All this feeds into the simple, age-old struggle: the powerless against the powerful; the bullied against the bullies. Gal is passive in the face of Don Logan because he doesn’t have the means to be anything else – Don holds all the cards. The surrealism in Sexy Beast heightens this dynamic, clearing away archetypes and turning Don into a sheer force of nature. We align ourselves with Gal in the same way we align ourselves with the civilians when we watch Godzilla, or with Ishmael when we read Moby Dick. Gal is at the mercy of power far larger than himself; all he can do is try to survive, keep his quiet life intact. It’s a theme as old as storytelling itself, but in 2000, Glazer got there through the back door of the avant-garde. And it’s all so seamless that it doesn’t even feel avant-garde – it’s funny and exciting, never stuffy or laboured.

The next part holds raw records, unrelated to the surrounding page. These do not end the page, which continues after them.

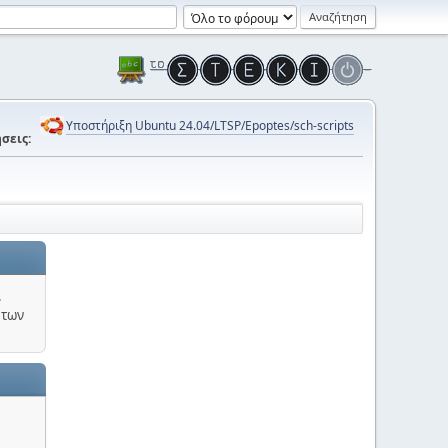
Υποστήριξη Ubuntu 24.04/LTSP/Epoptes/sch-scripts
σεις:
.
 των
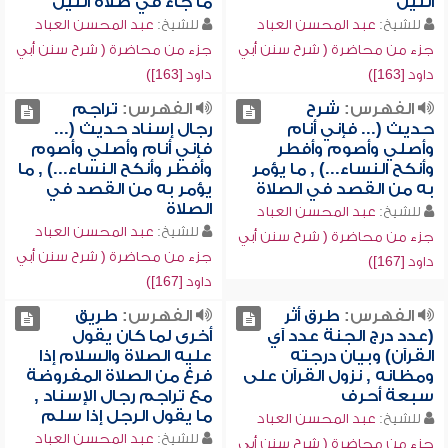
الليل
ما جاء في صلاة الليل
للشيخ:
عبد المحسن العباد
للشيخ:
عبد المحسن العباد
جزء من محاضرة ( شرح سنن أبي
جزء من محاضرة ( شرح سنن أبي
داود [163])
داود [163])
الفهرس:
شرح
الفهرس:
تراجم
حديث (... فإني أنام
رجال إسناد حديث (...
وأصلي وأصوم وأفطر
فإني أنام وأصلي وأصوم
وأنكح النساء...) , ما يؤمر
وأفطر وأنكح النساء...) , ما
به من القصد في الصلاة
يؤمر به من القصد في
الصلاة
للشيخ:
عبد المحسن العباد
للشيخ:
عبد المحسن العباد
جزء من محاضرة ( شرح سنن أبي
جزء من محاضرة ( شرح سنن أبي
داود [167])
داود [167])
الفهرس:
طرق أثر
الفهرس:
طريق
(عدد درج الجنة عدد آي
أخرى لما كان يقول
القرآن) وبيان درجته
عليه الصلاة والسلام إذا
ومظانه , نزول القرآن على
فرغ من الصلاة المفروضة
سبعة أحرف
مع تراجم رجال الإسناد ,
ما يقول الرجل إذا سلم
للشيخ:
عبد المحسن العباد
للشيخ:
عبد المحسن العباد
جزء من محاضرة ( شرح سنن أبي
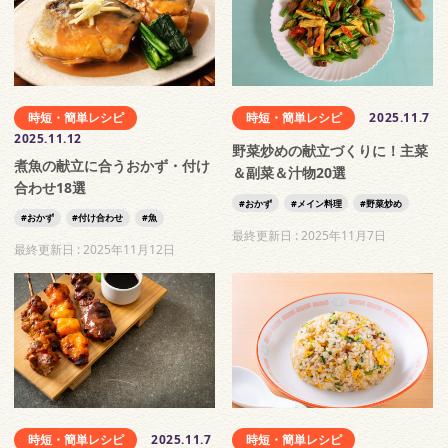
時短・簡単レシピ
時短・簡単レシピ
2025.11.7
2025.11.12
野菜炒めの献立づくりに！主菜
煮魚の献立に合うおかず・付け
＆副菜＆汁物20選
合わせ18選
おかず
メイン料理
野菜炒め
おかず
付け合わせ
魚
最終更新日 :
2025年11月7日
最終更新日 :
2025年11月12日
時短・簡単レシピ
2025.11.7
時短・簡単レシピ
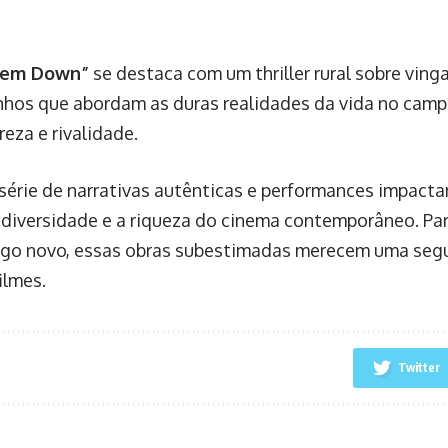
hem Down”
se destaca com um thriller rural sobre ving
inhos que abordam as duras realidades da vida no cam
eza e rivalidade.
érie de narrativas autênticas e performances impactan
 diversidade e a riqueza do cinema contemporâneo. Pa
go novo, essas obras subestimadas merecem uma seg
filmes.
Twitter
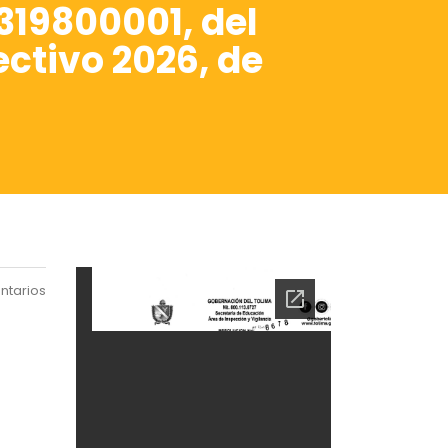
19800001, del
ctivo 2026, de
ntarios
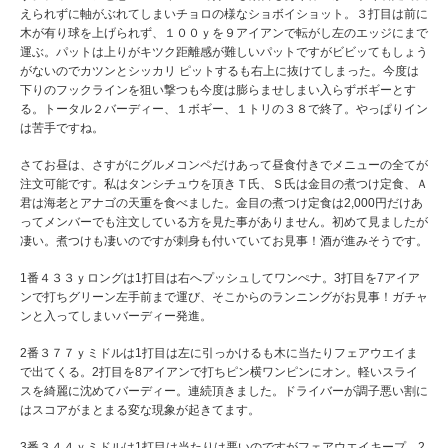
えられずに軸がぶれてしまいチョロの様なショボイショット。３打目は前に
木が有り球を上げられず、１００ｙを９アイアンで転がし左のエッジにまで
運ぶ。パットは上りがキツク距離感が難しいパットですがビビッてもしょう
がないのでカツンとシッカリ ピットするも右上に抜けてしまった。今度は
下りのフックラインを狙い撃つも今度は膨らませしまい入らずボギーとす
る。トータル２バーディー、１ボギー、１トリの３８で終了。やっぱりイン
は苦手ですね。
さてお昼は、さすがにグルメコンペだけあって昼食付きでメニューの全てが
注文可能です。私はタンシチュウを頂きＴ氏、Ｓ氏は金目の煮つけ定食、Ａ
君は海老とアナゴの天重を食べました。金目の煮つけ定食は2,000円だけあ
ってメンバーでも注文している方を見た事がありません。初めて見ましたが
凄い。煮つけも凄いのですが刺身も付いていてお見事！酒が進みそうです。
1番４３３ｙロングは1打目は右へプッシュしてワンぺナ。3打目を7アイア
ンで打ちグリーン左手前まで運び、そこからのランニングがお見事！ガチャ
ンと入ってしまいバーディー発進。
2番３７７ｙミドルは1打目は左に引っかけるも木に当たりフェアウエイま
で出てくる。2打目を8アイアンで打ちピン横ワンピンにオン。軽いスライ
スを綺麗に沈めてバーディー。連続頂きました。ドライバーが調子悪い割に
はスコアがまとまる変な現象が起きてます。
3番３４４ｙミドルは1打目は当たりは悪いのですがフェアウエイキープ。2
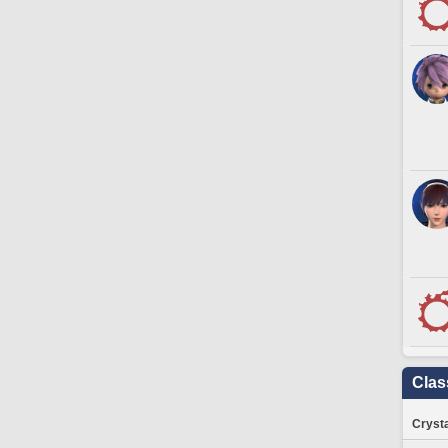
Clas
Crysta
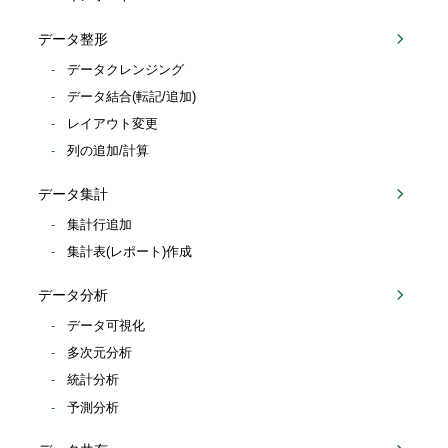
データ整形
データクレンジング
データ結合(転記/追加)
レイアウト変更
列の追加/計算
データ集計
集計行追加
集計表(レポート)作成
データ分析
データ可視化
多次元分析
統計分析
予測分析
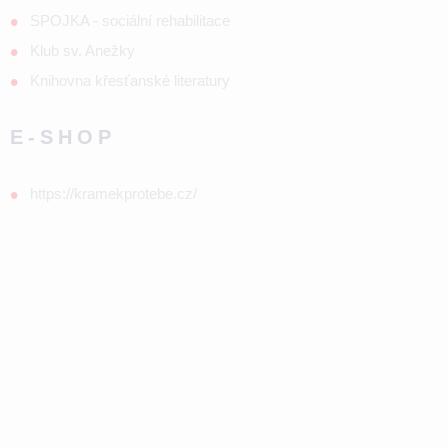
SPOJKA - sociální rehabilitace
Klub sv. Anežky
Knihovna křesťanské literatury
E-SHOP
https://kramekprotebe.cz/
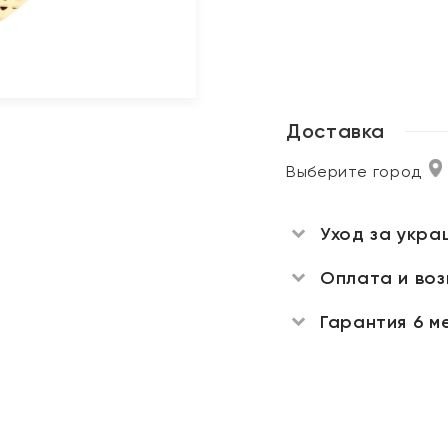
Доставка
Выберите город
Уход за укра
Оплата и во
Гарантия 6 м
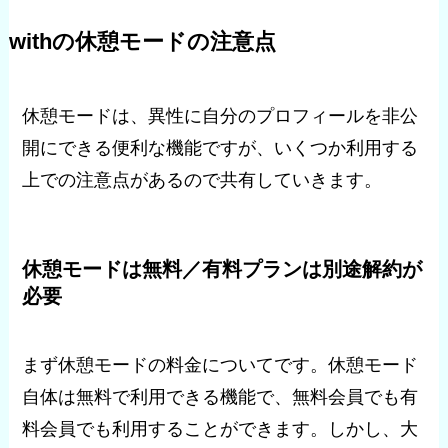
withの休憩モードの注意点
休憩モードは、異性に自分のプロフィールを非公
開にできる便利な機能ですが、いくつか利用する
上での注意点があるので共有していきます。
休憩モードは無料／有料プランは別途解約が
必要
まず休憩モードの料金についてです。休憩モード
自体は無料で利用できる機能で、無料会員でも有
料会員でも利用することができます。しかし、大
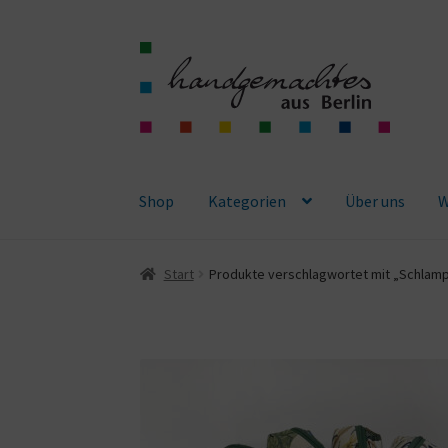
Zur
Zum
Navigation
Inhalt
springen
springen
Shop
Kategorien
Über uns
W
Start
Produkte verschlagwortet mit „Schla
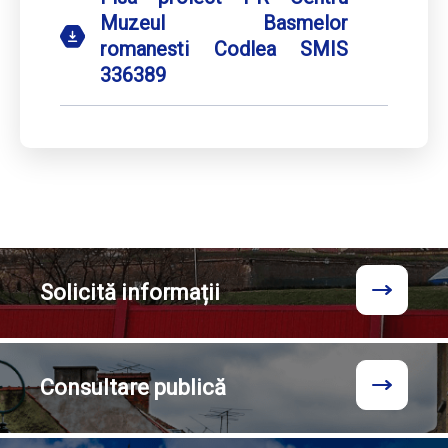
Muzeul Basmelor
romanesti Codlea SMIS
336389
Solicită
informații
Consultare
publică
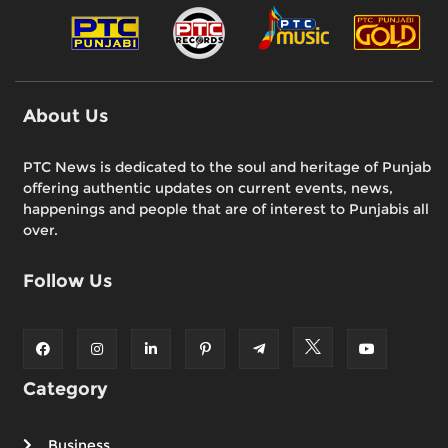
About Us
PTC News is dedicated to the soul and heritage of Punjab
offering authentic updates on current events, news,
happenings and people that are of interest to Punjabis all
over.
Follow Us
Category
Business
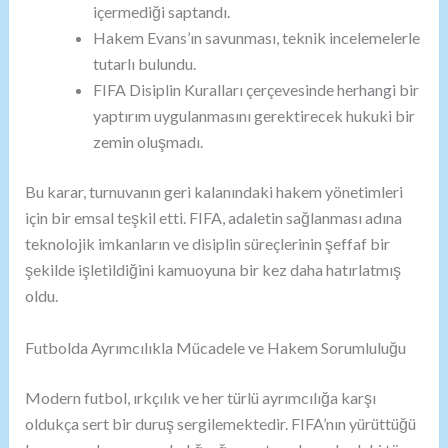
içermediği saptandı.
Hakem Evans’ın savunması, teknik incelemelerle
tutarlı bulundu.
FIFA Disiplin Kuralları çerçevesinde herhangi bir
yaptırım uygulanmasını gerektirecek hukuki bir
zemin oluşmadı.
Bu karar, turnuvanın geri kalanındaki hakem yönetimleri
için bir emsal teşkil etti. FIFA, adaletin sağlanması adına
teknolojik imkanların ve disiplin süreçlerinin şeffaf bir
şekilde işletildiğini kamuoyuna bir kez daha hatırlatmış
oldu.
Futbolda Ayrımcılıkla Mücadele ve Hakem Sorumluluğu
Modern futbol, ırkçılık ve her türlü ayrımcılığa karşı
oldukça sert bir duruş sergilemektedir. FIFA’nın yürüttüğü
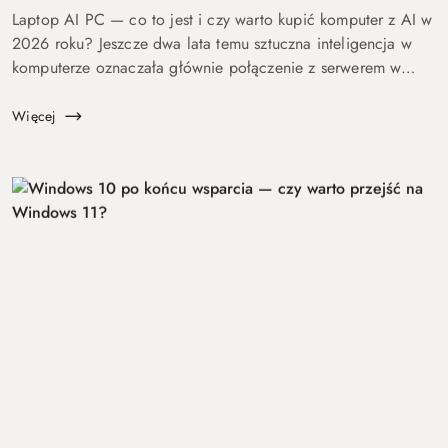
Laptop AI PC — co to jest i czy warto kupić komputer z AI w
2026 roku? Jeszcze dwa lata temu sztuczna inteligencja w
komputerze oznaczała głównie połączenie z serwerem w
chmurze i odpowiedź po kilku sekundach oczekiwania. Dziś
coraz więcej mo...
Więcej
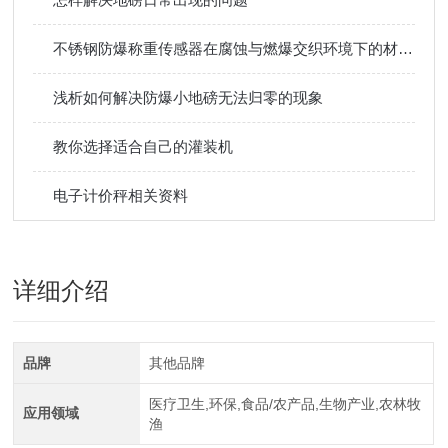
不锈钢防爆称重传感器在腐蚀与燃爆交织环境下的材质叙事
浅析如何解决防爆小地磅无法归零的现象
教你选择适合自己的灌装机
电子计价秤相关资料
详细介绍
品牌
其他品牌
医疗卫生,环保,食品/农产品,生物产业,农林牧
应用领域
渔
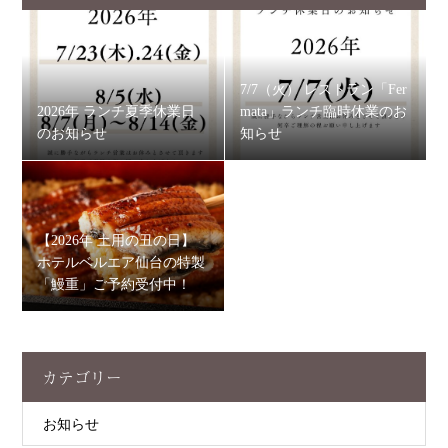
7/7（火） レストラン「Fer
2026年 ランチ夏季休業日
mata」ランチ臨時休業のお
のお知らせ
知らせ
【2026年 土用の丑の日】
ホテルベルエア仙台の特製
「鰻重」ご予約受付中！
カテゴリー
お知らせ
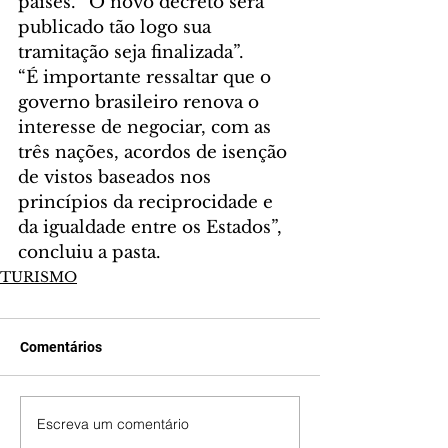
países. “O novo decreto será 
publicado tão logo sua 
tramitação seja finalizada”. 
“É importante ressaltar que o 
governo brasileiro renova o 
interesse de negociar, com as 
três nações, acordos de isenção 
de vistos baseados nos 
princípios da reciprocidade e 
da igualdade entre os Estados”, 
concluiu a pasta. 
TURISMO
Comentários
Escreva um comentário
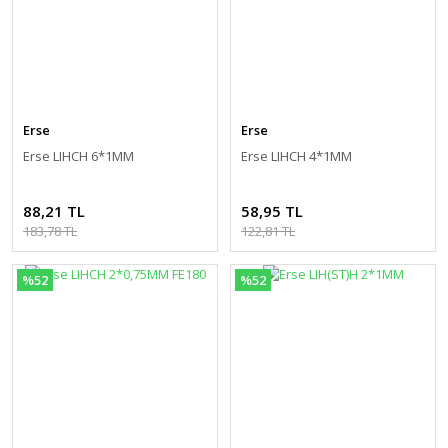
Erse
Erse
Erse LIHCH 6*1MM
Erse LIHCH 4*1MM
88,21 TL
58,95 TL
183,78 TL
122,81 TL
%52
%52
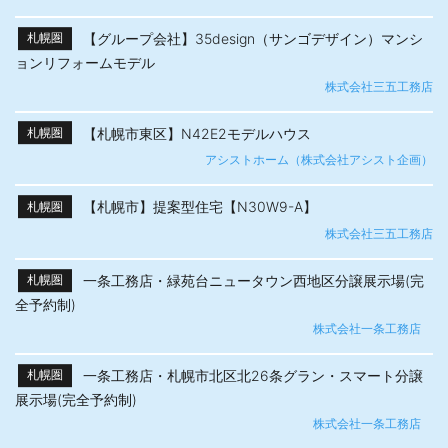
【グループ会社】35design（サンゴデザイン）マンシ
札幌圏
ョンリフォームモデル
株式会社三五工務店
【札幌市東区】N42E2モデルハウス
札幌圏
アシストホーム（株式会社アシスト企画）
【札幌市】提案型住宅【N30W9-A】
札幌圏
株式会社三五工務店
一条工務店・緑苑台ニュータウン西地区分譲展示場(完
札幌圏
全予約制)
株式会社一条工務店
一条工務店・札幌市北区北26条グラン・スマート分譲
札幌圏
展示場(完全予約制)
株式会社一条工務店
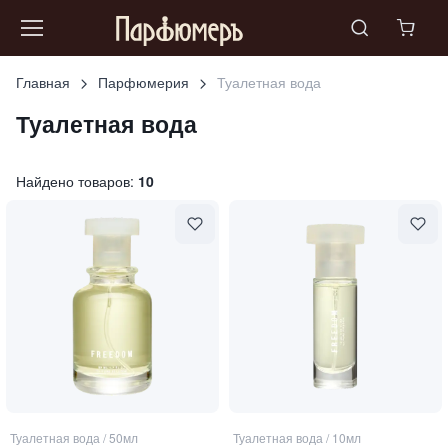
Главная
Парфюмерия
Туалетная вода
Туалетная вода
Найдено товаров:
10
Туалетная вода
/
50мл
Туалетная вода
/
10мл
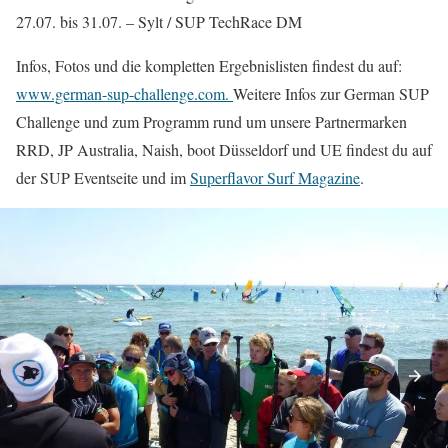
27.07. bis 31.07. – Sylt / SUP TechRace DM
Infos, Fotos und die kompletten Ergebnislisten findest du auf:
www.german-sup-challenge.com.
Weitere Infos zur German SUP
Challenge und zum Programm rund um unsere Partnermarken
RRD, JP Australia, Naish, boot Düsseldorf und UE findest du auf
der SUP Eventseite und im
Superflavor Surf Magazine
.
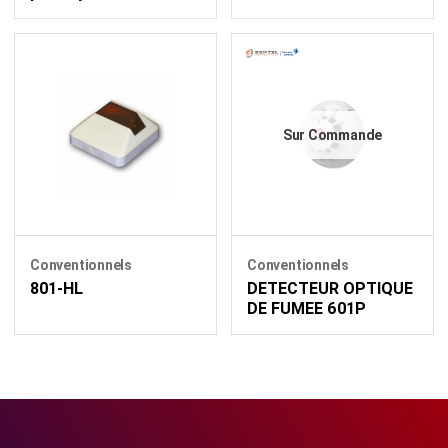
Sur Commande
Conventionnels
Conventionnels
801-HL
DETECTEUR OPTIQUE
DE FUMEE 601P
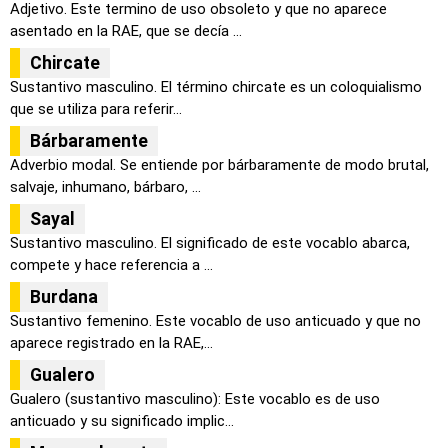
Adjetivo. Este termino de uso obsoleto y que no aparece
asentado en la RAE, que se decía ...
Chircate
Sustantivo masculino. El término chircate es un coloquialismo
que se utiliza para referir...
Bárbaramente
Adverbio modal. Se entiende por bárbaramente de modo brutal,
salvaje, inhumano, bárbaro, ...
Sayal
Sustantivo masculino. El significado de este vocablo abarca,
compete y hace referencia a ...
Burdana
Sustantivo femenino. Este vocablo de uso anticuado y que no
aparece registrado en la RAE,...
Gualero
Gualero (sustantivo masculino): Este vocablo es de uso
anticuado y su significado implic...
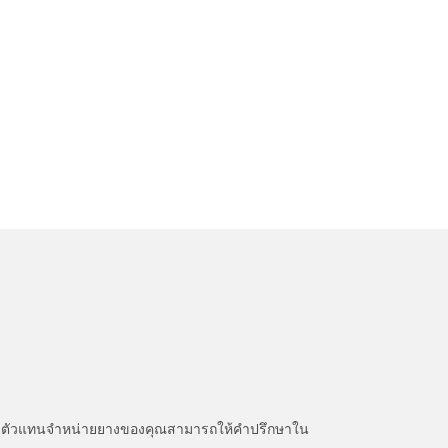
หนะ ตัวแทนจำหน่ายยางของคุณสามารถให้คำปรึกษาใน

20 years later, Sexy Beast remains something of an oddity. It has a solid reputation in the Geezer Canon, but stands separate from the slew of fast-talking, no-feeling thrillers which make up the expanded Guy Ritchieverse. It offers a deconstruction of the genre, which is then reconstructed to marry the unhinged, convulsive beauty of surrealism with sturdy, universal storytelling. Sexy Beast has lost none of its freshness or verve. It’s exhilarating – a lightning flash of originality. It’s ridiculous. Tremendous. Fantastic. Fan-dabby-dozy-tastic. Who wouldn’t lap it up?